Média indocile – nouvelle formule

Culture

Culture / Sombrer ou se réinventer


PARTAGER

«Jacaranda», Gaël Faye, Editions Grasset, 288 pages.



Le jacaranda est un arbre dans lequel, à Kigali, aime à se réfugie Stella, une jeune Rwandaise née quelques années après le génocide de 1994, d’une mère survivante; elle y sent des choses. Mais le récit de Gaël Faye, lui-même franco-rwandais, débute en 1994, à Paris, où vit Milan, 12 ans, qui n’est pas très au courant de ce qu’il se passe dans le pays d’origine de sa mère, celle-ci n’en parlant jamais, de son passé à elle non plus.

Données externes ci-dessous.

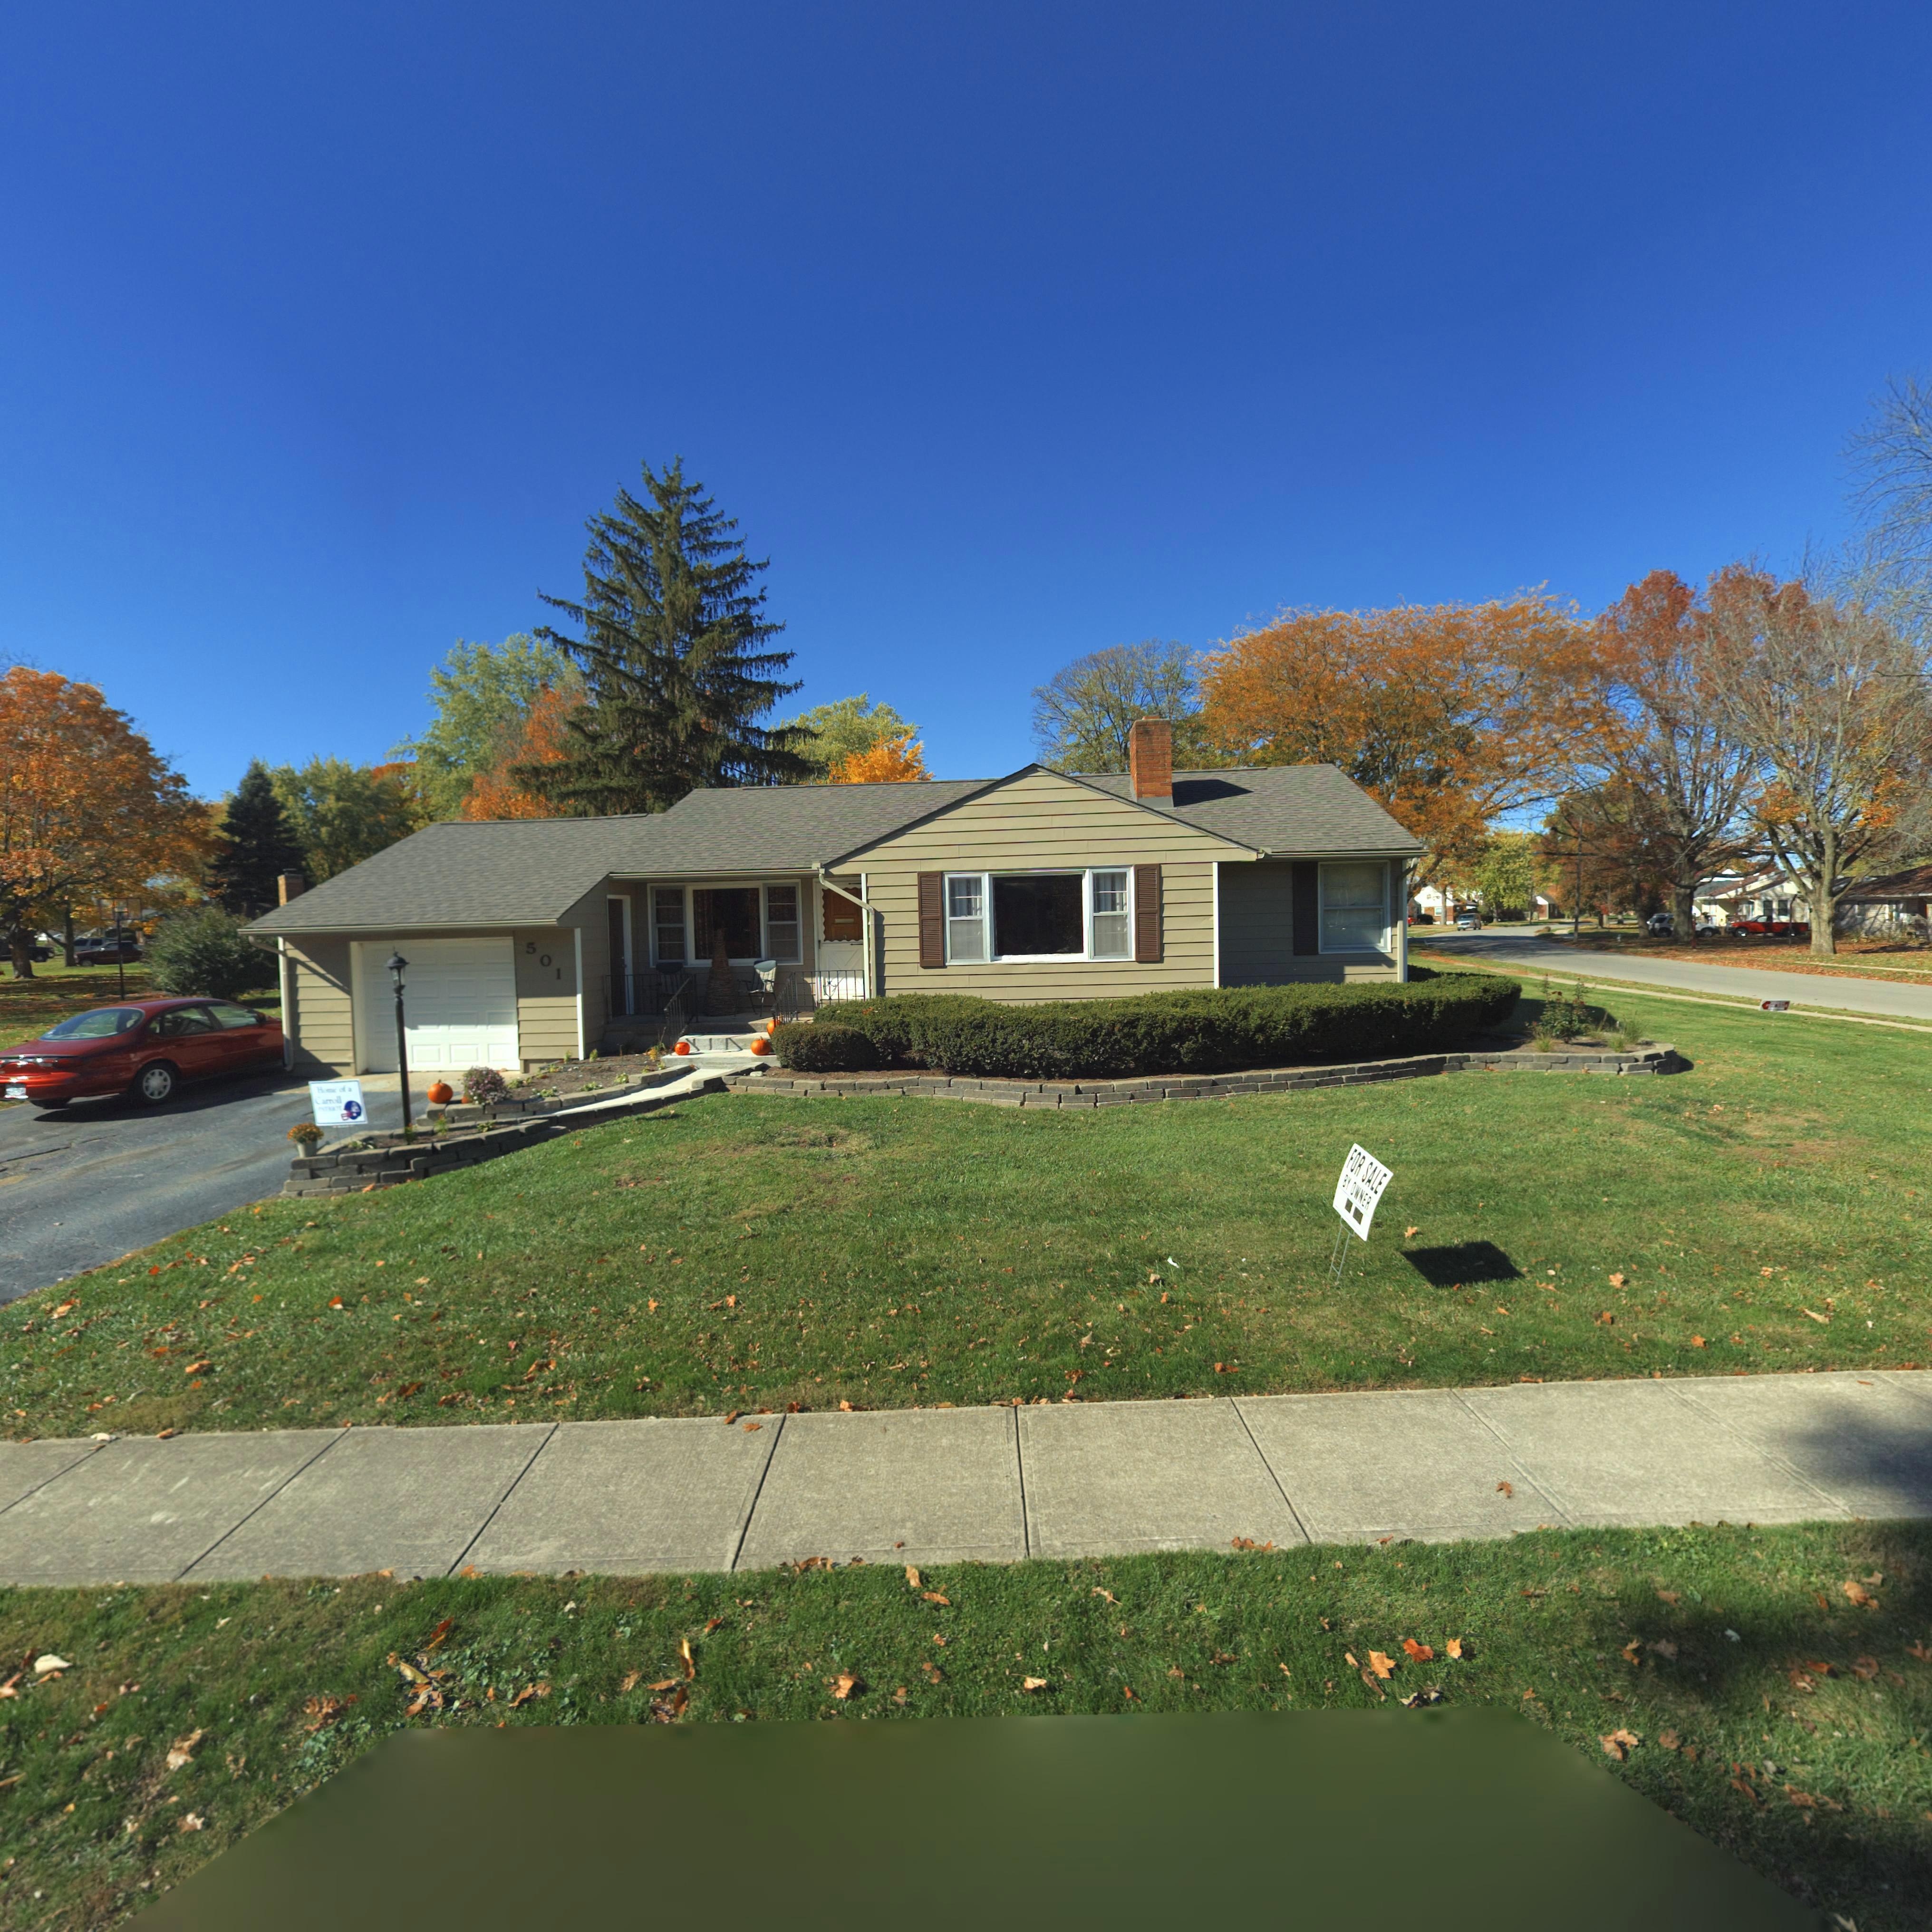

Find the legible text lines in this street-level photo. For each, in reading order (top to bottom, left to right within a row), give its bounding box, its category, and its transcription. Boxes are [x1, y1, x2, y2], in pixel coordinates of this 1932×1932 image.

[525, 941, 561, 981] StreetNumber: 501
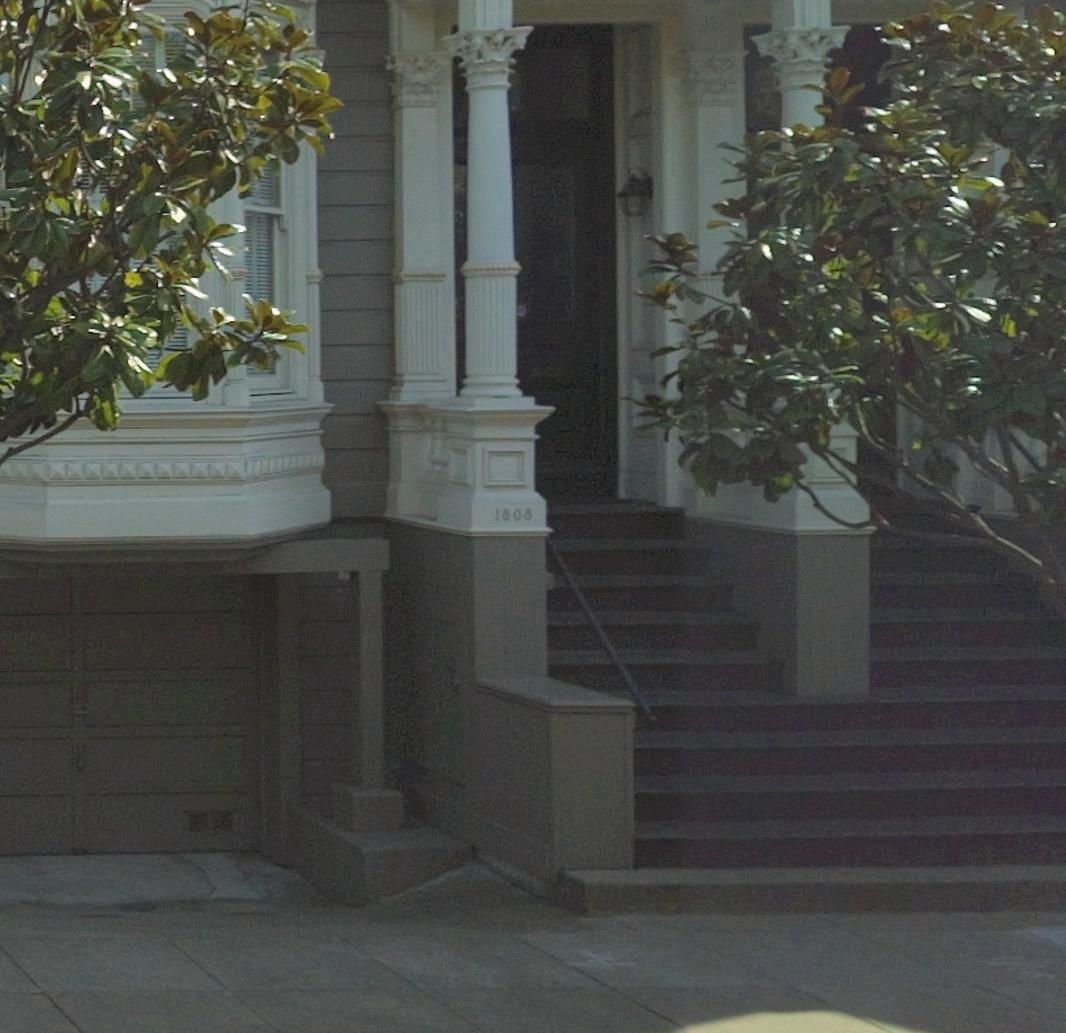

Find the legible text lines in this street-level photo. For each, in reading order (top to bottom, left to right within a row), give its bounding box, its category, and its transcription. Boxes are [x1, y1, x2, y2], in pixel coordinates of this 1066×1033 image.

[493, 506, 534, 525] StreetNumber: 1808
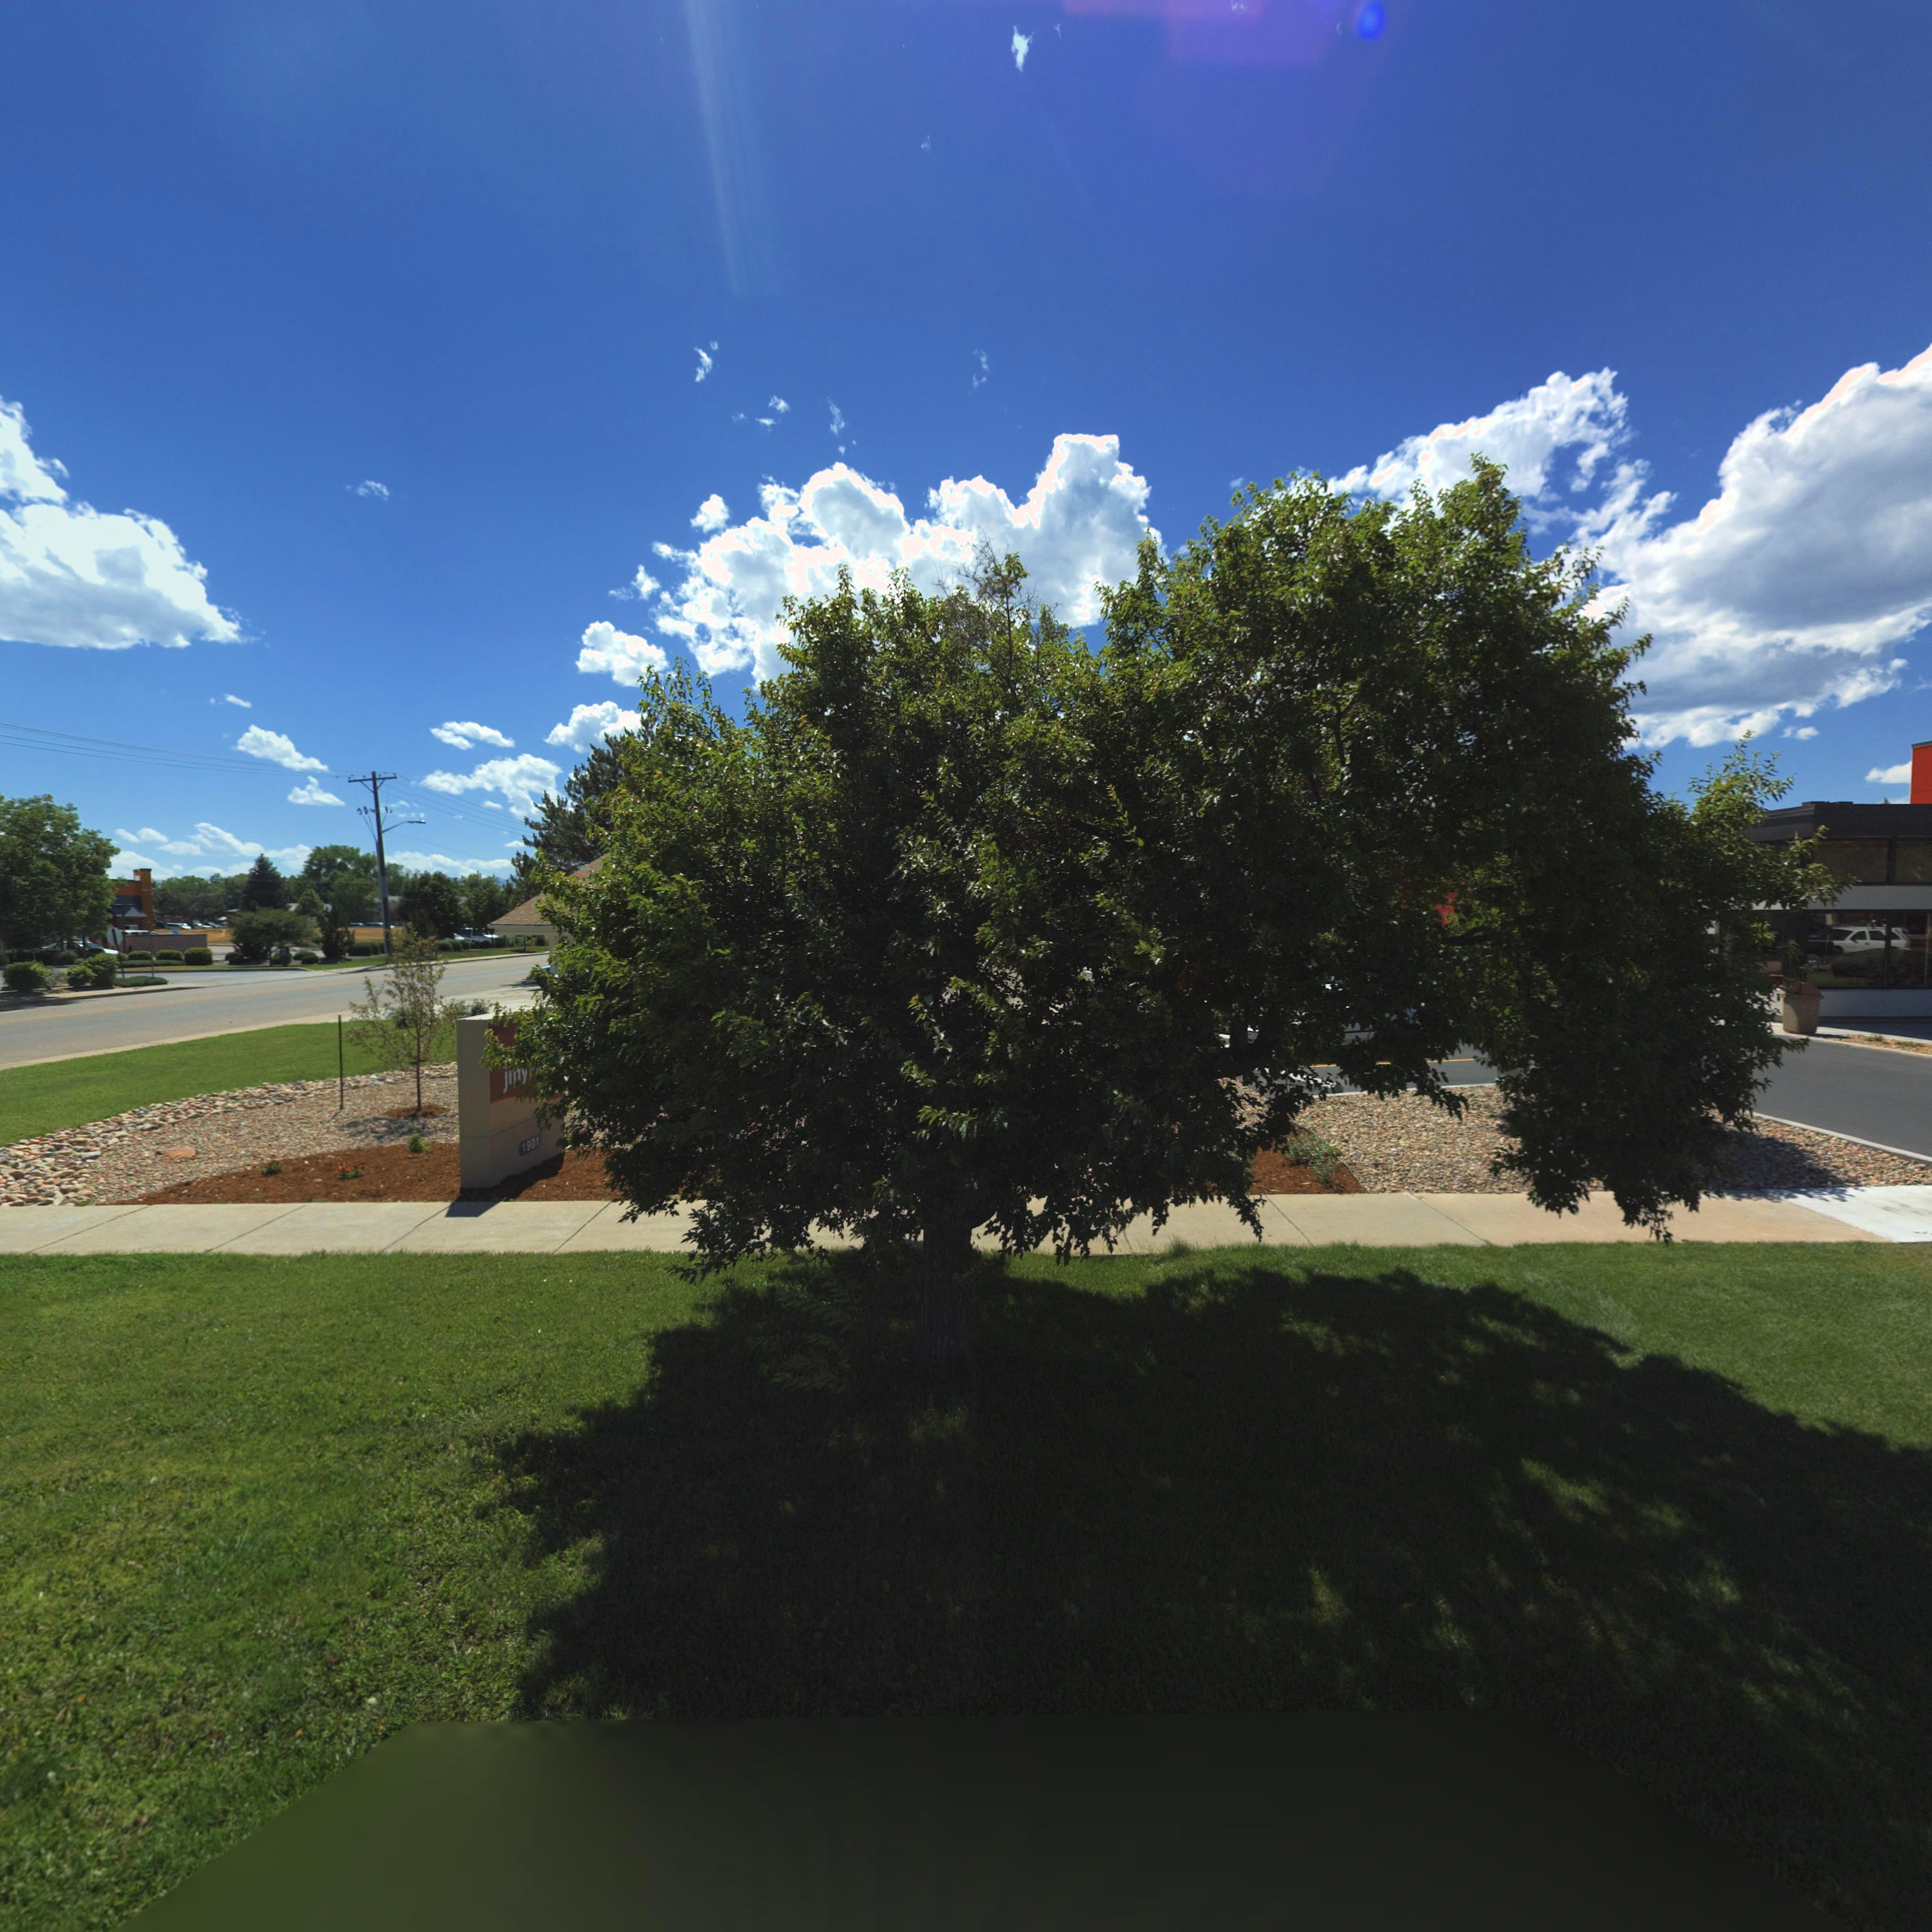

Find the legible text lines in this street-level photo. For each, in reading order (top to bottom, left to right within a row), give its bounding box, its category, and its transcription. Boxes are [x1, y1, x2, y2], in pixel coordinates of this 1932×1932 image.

A la fin de l’été arrive chez eux un neveu du Rwanda, Claude, mutique, la tête bandée, ayant perdu ses parents dans les massacres. Milan s’y attache comme à un frère mais Claude retourne rapidement en Afrique. Le récit se poursuit ensuite en 1998, Milan accompagne sa mère au Rwanda. En 2005, Milan y retourne, puis en 2010, en 2015 et en 2020. Le lecteur est ainsi le témoin de plusieurs évolutions croisées: celle des personnages et celle de la vie dans un pays où s’est déroulé un effroyable génocide et où les victimes et les bourreaux se croisent, doivent vivre ensemble. La mère de Milan se tait, ne veut pas que son fils interroge le passé. Claude, lui, est en colère, rêve de tuer son bourreau, celui qui lui a donné un coup de machette à la tête et l'a laissé pour mort. Jacaranda est un livre dense, pas parce qu’il évoque les massacres mais parce qu’il met à nu les tourments des survivants et de leurs enfants. C’est un livre impressionnant car il montre que les douleurs secrètes peuvent être plus terribles que les blessures physiques. Chacun et chacune, dans ce livre, cherche qui il ou elle est alors que l’ordre social a été bouleversé, ravagé. Les personnages ont peu de choix: sombrer, se taire, enfouir ou se réinventer et réinventer leur relation aux autres.    


Gaël Faye sera au Livre sur les quais, à Morges, samedi 31 août et dimanche 1er septembre.